In simple terms, the NLP presuppositions are essentially ‘agreed beliefs between 2 people’. Everyone experiences the world differently and in turn variance in beliefs between people about the same experience are the norm. An example would be about roller coasters: ‘I think roller-coasters are fun’ or ‘I think roller-coasters are dangerous’, is an example of how 2 people can have massively different beliefs about the same experience.
There are over 80 presuppositions of NLP with 16 of them being core presuppositions. For a client to have a shift in mindset and in turn shift in behaviour change, the client and coach need to agree that 16 presuppositions are true. If this happens, the coach can move the client towards better mindset and behaviour and help achieve optimum results.
Ok …so here are my 8 favourite pre-presuppositions that once assumed true seem to have the biggest positive effect:
- “The map is not the territory”. This means every person sees the world through their own filter and everyone has their own ‘version’ of reality. Be open to knowing that what you think is going on is most probably not entirely accurate so being open minded and listening to others about their experience will mean you have better clarity around life and choices that need to be made. Respect and learn from others’ models of the world.

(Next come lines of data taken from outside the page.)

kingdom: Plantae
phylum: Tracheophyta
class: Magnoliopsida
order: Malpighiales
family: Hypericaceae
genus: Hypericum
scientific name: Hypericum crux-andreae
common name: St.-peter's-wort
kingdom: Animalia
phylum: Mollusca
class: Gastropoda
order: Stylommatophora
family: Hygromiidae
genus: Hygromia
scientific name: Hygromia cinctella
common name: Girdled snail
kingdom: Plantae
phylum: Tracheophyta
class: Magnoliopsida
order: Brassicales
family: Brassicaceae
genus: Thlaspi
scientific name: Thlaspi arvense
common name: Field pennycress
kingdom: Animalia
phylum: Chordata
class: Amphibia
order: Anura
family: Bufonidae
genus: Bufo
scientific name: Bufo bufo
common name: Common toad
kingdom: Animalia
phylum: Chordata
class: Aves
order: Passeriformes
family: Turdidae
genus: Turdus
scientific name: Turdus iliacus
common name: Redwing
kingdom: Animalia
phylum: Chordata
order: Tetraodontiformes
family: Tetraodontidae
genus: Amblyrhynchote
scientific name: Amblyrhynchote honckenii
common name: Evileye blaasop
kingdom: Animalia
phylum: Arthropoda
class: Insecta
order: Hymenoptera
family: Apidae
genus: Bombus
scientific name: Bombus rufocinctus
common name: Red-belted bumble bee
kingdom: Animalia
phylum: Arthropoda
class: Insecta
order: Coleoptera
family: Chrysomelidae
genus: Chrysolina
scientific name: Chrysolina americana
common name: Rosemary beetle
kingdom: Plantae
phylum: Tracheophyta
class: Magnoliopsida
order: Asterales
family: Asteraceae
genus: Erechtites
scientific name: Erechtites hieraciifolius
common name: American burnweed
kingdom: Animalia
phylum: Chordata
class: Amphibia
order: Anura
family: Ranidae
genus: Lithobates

- “The meaning of communication is the response that you get’. This is a cracker. If you don’t like the response that your communication is eliciting, change your communication and avoid blaming the other party.
- “People are doing the best that they can with the resources they have available.” People are generally good, well intentioned and doing their best with the tools and knowledge that they currently have.
- “People have all the resources they need to succeed to achieve their desired outcomes”. We have everything that we need around us, change starts with us.
- “People are not their behaviour”. Patterns of behaviour are learnt over time and hardwired by repetition. Understanding this means we can separate the person from the behaviour to work on the person. This belief is empowering.
- “The most important information about someone is their behavior”. We cannot observe someone’s thoughts but we can observe their choices and behaviors. Choices and behaviours are real and concrete, communication is subjective and full of stories and interpretation.
- ‘There is no failure, only feedback’. The more we believe in failure the negative feedback loop is created and more failure appears.
- ‘Everyone has the potential for genius’. We are all built and come from the same source, genius is in all of us.
People who honestly believe these 8 presuppositions to be true are highly coachable and capable of a high rate of change when working with a coach. Change starts here with these beliefs.